Question: We had our recert this week and I have a question about DNR patients. In the pocket book it says that a patient will get epi IM if they have a history of asthma and BVM ventilation is required. So I am wondering, if a DNR patient does not receive a BVM under any circumstance and an asthma patient with a valid DNR who started off just slightly SOB became severe and required a BVM would they still be eligible for epi? In other words does "required" mean that yes it is required due to the severity of SOB, but due to the fact they have a DNR they don't actually get the BVM, can they still receive the epi, which is not contraindicated on the DNR validity form? Thanks in advance.
Thanks for your question. Hopefully a severe asthma exacerbation requiring BVM ventilation and therefore epinephrine IM in a patient with a valid DNR is a rare situation.
The DNR confirmation form identifies that epinephrine for anaphylaxis remains indicated for patients with a DNR in section 2 for the purposes of providing comfort (palliative) care. It also stipulates that this list of what is acceptable under section 2 is limited to those interventions and therapies so in theory epinephrine for this scenario is not contraindicated.

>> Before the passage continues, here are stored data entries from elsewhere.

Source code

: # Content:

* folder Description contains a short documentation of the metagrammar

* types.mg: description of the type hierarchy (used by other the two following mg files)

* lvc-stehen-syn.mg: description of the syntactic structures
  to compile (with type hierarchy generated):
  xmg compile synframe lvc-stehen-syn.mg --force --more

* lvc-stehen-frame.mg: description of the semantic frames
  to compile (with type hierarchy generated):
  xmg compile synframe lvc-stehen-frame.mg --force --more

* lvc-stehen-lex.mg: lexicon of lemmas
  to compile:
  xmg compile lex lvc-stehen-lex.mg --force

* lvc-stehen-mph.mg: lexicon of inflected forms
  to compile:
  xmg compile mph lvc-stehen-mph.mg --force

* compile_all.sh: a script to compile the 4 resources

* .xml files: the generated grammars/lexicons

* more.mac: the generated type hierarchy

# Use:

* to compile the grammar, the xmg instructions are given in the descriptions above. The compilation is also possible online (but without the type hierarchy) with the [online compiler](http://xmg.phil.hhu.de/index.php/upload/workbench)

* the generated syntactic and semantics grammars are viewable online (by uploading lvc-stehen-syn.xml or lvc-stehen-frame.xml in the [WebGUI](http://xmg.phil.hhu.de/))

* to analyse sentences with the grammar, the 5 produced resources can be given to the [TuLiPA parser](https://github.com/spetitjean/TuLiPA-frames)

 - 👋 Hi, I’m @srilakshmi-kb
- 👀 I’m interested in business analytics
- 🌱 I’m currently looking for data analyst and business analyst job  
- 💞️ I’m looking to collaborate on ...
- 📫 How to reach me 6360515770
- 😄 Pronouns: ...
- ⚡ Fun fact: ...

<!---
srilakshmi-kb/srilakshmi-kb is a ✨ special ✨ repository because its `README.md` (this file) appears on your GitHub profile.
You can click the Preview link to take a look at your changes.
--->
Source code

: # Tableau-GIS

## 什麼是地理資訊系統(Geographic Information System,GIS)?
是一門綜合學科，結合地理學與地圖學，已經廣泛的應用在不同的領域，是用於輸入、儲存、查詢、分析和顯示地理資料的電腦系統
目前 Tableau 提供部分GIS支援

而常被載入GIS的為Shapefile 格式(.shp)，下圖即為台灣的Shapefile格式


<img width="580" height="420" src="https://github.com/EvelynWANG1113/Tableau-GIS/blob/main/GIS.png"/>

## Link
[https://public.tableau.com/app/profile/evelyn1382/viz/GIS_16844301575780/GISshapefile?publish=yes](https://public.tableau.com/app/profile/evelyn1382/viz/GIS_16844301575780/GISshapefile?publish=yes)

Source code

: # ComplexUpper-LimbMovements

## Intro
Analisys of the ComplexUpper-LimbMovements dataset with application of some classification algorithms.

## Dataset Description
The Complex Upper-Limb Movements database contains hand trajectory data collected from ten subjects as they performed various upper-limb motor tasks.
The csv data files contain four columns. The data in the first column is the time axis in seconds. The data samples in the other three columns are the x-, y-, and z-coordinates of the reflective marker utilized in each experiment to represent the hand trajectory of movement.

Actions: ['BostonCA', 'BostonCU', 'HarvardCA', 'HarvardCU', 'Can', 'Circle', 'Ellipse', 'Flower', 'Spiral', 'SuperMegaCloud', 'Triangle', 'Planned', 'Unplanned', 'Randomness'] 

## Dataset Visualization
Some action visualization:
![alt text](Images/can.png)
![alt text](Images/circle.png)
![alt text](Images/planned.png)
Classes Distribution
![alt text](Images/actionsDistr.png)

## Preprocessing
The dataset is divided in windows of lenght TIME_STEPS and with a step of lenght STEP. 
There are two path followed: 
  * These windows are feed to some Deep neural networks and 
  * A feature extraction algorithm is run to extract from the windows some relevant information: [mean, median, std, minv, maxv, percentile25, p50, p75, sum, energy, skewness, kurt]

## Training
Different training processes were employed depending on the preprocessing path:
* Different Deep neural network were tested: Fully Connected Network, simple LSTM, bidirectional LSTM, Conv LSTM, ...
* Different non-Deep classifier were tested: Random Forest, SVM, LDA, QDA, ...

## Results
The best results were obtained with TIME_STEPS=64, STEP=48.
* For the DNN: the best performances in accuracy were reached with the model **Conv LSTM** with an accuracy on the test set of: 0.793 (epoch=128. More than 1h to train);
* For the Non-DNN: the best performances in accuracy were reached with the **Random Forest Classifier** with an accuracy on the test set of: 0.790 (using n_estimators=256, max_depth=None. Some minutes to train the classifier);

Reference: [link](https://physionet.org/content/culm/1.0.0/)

Epinephrine as a vasopressor is contraindicated in patients with a DNR as per section 1 however in the clinical scenario you describe above, the patient does not require epinephrine for that indication.
As you have correctly identified, the SWORBHP Medical Council has previously directed that BVM ventilation is contraindicated in DNR patients as this represents artificial ventilations and this as well is listed as contraindicated in section 1 of the DNR form.
Finally, your Bronchocontriction Medical Directive does indicate that BVM ventilation is required for a paramedic to administer epinephrine however one could argue that BVM could be required yet not provided (since contraindicated by the DNR) thus meeting the indication of "required".
The bottom line for this rare situation would be to NOT administer the epinephrine IM in isolation to a DNR patient requiring BVM ventilation but not receiving it due to limits imposed by a valid DNR. IM Epi for asthma at best is moderately effective and most likely of little benefit as an isolated intervention.
As with any rare situation not explicitly covered by the Medical Directives, patching to the BHP for direction should be considered.